WORK ITEM: Scan the records below for lines with the word "سایت", then state how many you find and nothing else.

* * * *

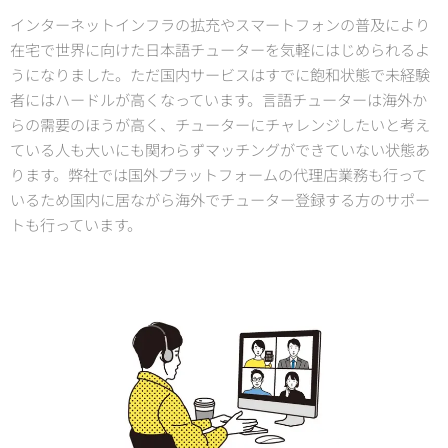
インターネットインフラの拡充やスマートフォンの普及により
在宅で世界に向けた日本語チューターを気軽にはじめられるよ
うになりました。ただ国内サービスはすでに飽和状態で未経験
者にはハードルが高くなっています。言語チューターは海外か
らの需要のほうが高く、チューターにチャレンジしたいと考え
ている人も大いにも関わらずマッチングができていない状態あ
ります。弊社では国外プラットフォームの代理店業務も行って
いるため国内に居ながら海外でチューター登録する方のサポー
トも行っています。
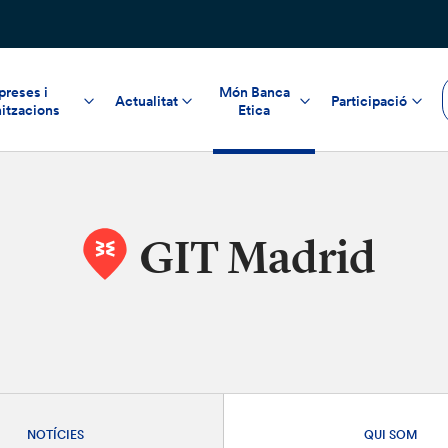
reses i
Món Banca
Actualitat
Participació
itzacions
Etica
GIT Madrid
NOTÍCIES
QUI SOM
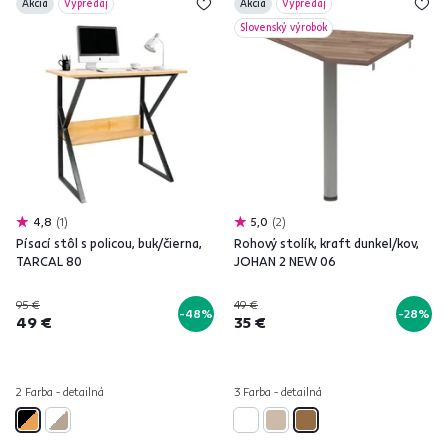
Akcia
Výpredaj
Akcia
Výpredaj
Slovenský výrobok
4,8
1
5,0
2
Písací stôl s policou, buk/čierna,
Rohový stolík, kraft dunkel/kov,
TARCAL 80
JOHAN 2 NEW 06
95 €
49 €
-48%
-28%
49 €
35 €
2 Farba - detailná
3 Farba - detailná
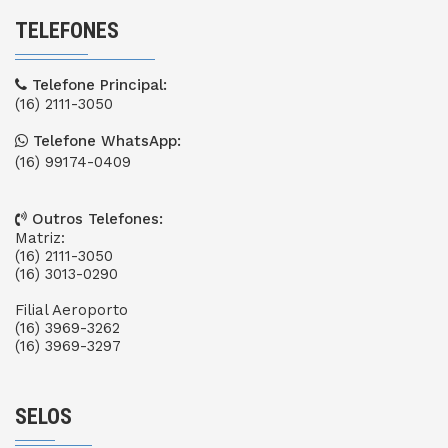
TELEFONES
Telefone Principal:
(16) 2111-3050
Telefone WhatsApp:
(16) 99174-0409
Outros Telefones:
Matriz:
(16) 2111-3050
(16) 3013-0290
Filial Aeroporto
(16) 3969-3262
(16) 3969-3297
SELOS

* * * *

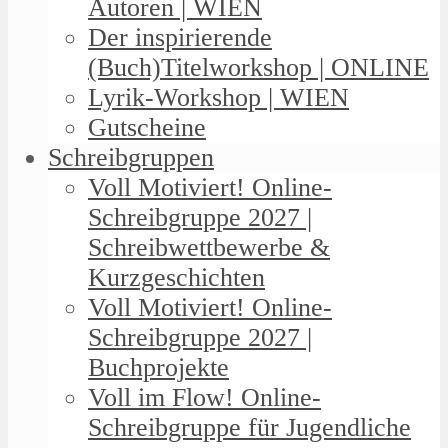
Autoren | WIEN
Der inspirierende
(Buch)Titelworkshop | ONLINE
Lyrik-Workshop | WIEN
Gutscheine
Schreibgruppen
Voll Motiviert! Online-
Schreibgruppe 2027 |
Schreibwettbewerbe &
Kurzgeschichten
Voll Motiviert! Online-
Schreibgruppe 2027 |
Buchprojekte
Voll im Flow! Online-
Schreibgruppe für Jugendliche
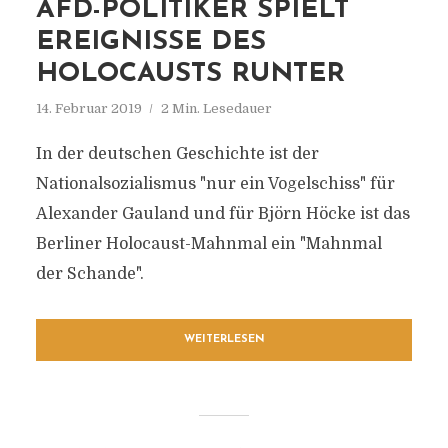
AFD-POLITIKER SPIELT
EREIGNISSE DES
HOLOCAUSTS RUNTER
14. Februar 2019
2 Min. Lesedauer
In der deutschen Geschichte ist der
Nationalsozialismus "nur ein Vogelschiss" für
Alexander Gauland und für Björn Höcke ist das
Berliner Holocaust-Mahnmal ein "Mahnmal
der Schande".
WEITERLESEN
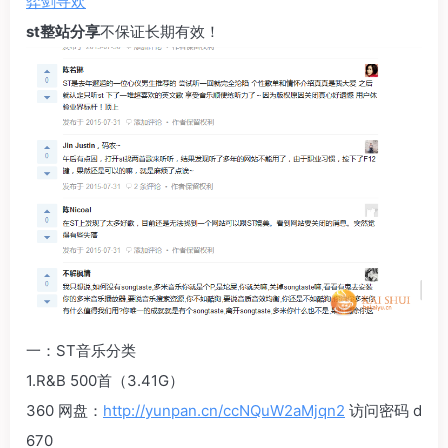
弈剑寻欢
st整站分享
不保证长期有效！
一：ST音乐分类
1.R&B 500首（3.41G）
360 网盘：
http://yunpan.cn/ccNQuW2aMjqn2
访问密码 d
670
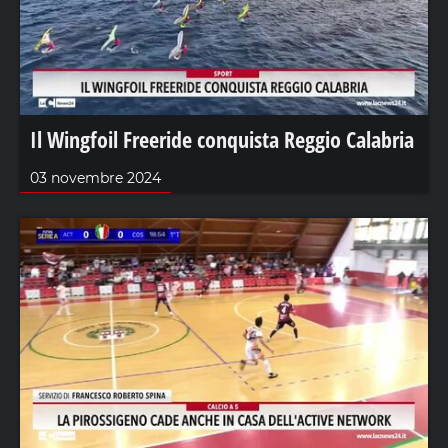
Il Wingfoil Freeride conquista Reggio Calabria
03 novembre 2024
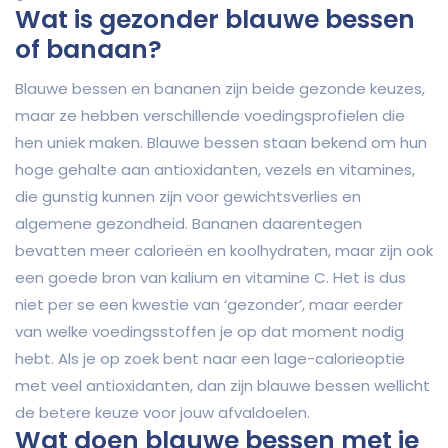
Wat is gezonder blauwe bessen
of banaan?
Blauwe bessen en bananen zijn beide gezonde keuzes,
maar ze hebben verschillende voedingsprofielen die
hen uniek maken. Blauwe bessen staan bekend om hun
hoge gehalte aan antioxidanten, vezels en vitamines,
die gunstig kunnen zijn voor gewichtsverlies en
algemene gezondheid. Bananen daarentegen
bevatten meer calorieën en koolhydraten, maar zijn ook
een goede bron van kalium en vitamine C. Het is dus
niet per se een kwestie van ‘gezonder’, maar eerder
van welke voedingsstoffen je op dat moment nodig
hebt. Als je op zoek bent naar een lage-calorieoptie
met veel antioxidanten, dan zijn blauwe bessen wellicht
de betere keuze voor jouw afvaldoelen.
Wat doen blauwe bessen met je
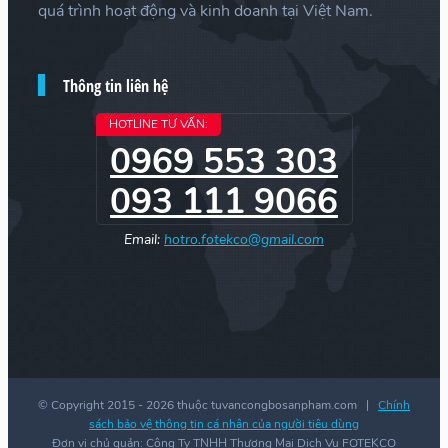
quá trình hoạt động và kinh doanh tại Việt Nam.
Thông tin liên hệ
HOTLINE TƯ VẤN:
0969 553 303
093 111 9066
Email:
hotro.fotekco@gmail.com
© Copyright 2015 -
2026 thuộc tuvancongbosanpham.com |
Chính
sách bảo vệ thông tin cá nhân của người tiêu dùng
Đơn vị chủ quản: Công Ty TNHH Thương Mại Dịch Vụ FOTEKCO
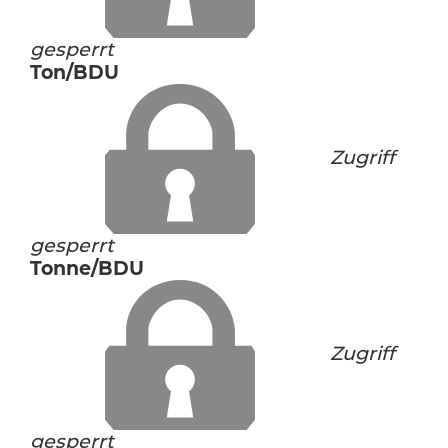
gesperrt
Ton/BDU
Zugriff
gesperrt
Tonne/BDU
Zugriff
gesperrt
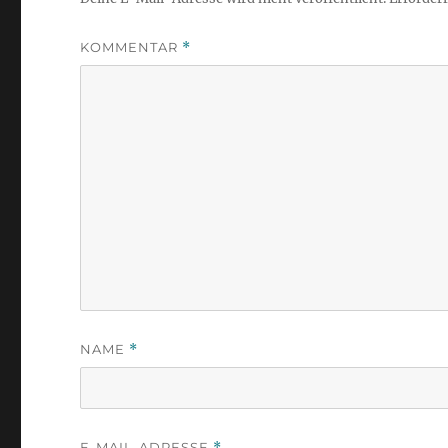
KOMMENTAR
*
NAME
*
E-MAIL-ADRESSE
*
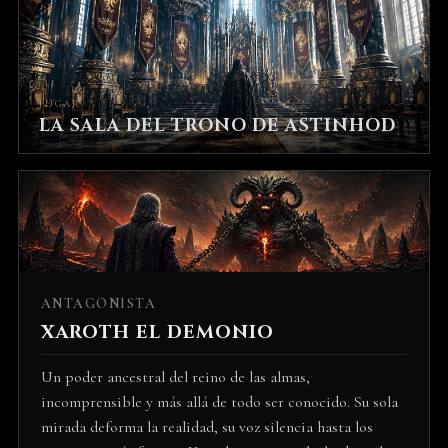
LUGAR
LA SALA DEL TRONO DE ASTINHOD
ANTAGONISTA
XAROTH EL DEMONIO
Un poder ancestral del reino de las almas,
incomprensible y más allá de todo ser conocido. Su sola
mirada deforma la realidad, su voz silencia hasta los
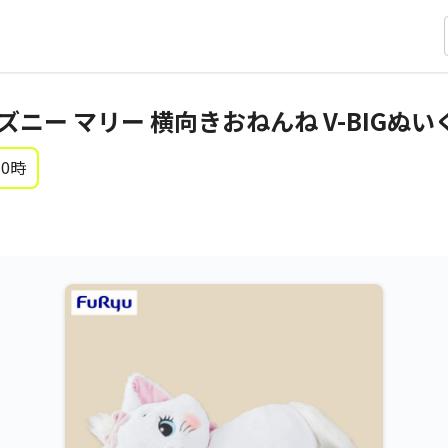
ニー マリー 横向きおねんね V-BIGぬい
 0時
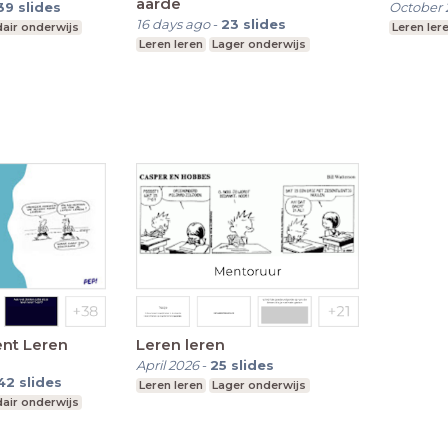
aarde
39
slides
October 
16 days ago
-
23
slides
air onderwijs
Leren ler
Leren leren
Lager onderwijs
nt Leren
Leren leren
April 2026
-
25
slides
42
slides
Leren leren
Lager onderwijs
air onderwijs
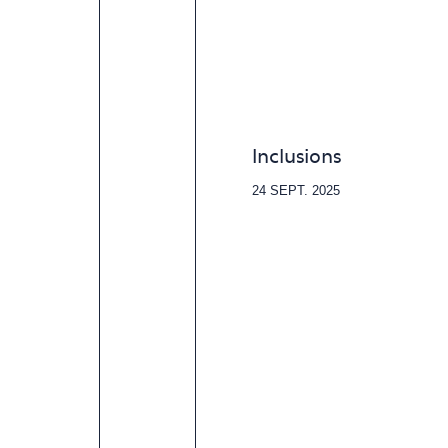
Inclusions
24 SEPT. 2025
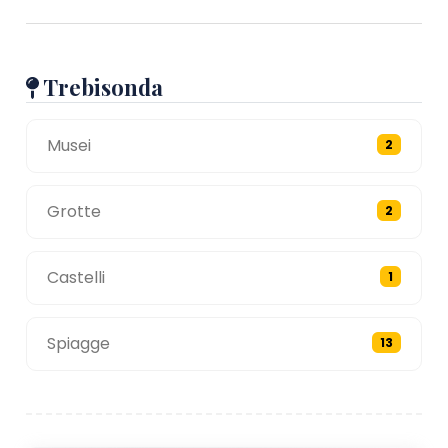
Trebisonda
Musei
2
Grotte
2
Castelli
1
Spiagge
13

* * * *

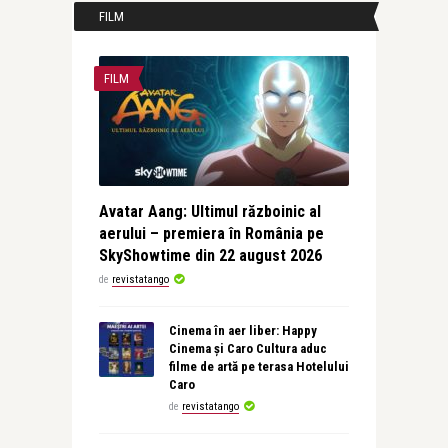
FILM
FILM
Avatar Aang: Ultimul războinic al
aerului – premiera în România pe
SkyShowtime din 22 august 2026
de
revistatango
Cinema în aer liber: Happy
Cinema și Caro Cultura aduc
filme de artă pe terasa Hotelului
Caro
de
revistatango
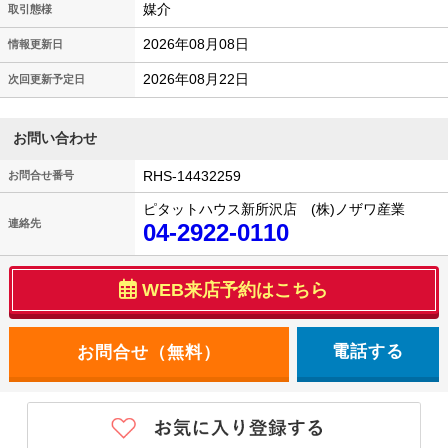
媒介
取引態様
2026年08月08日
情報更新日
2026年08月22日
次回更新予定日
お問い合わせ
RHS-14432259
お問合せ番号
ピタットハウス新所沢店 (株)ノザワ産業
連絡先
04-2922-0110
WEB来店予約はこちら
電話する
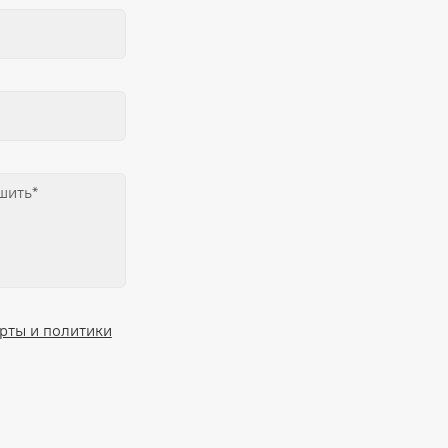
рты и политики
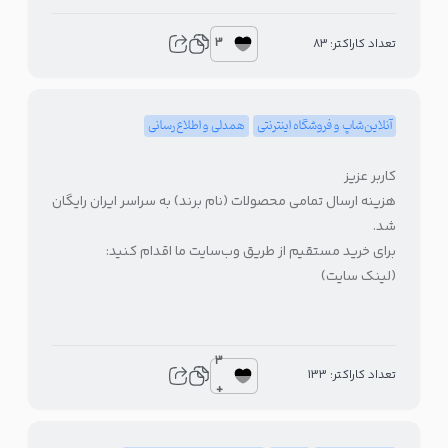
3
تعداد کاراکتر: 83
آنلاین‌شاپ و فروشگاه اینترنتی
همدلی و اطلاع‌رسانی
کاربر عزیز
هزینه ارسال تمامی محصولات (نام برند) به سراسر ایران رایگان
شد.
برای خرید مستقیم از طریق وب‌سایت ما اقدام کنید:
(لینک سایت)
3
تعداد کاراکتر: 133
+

* * * *

ANSWER BOX: 2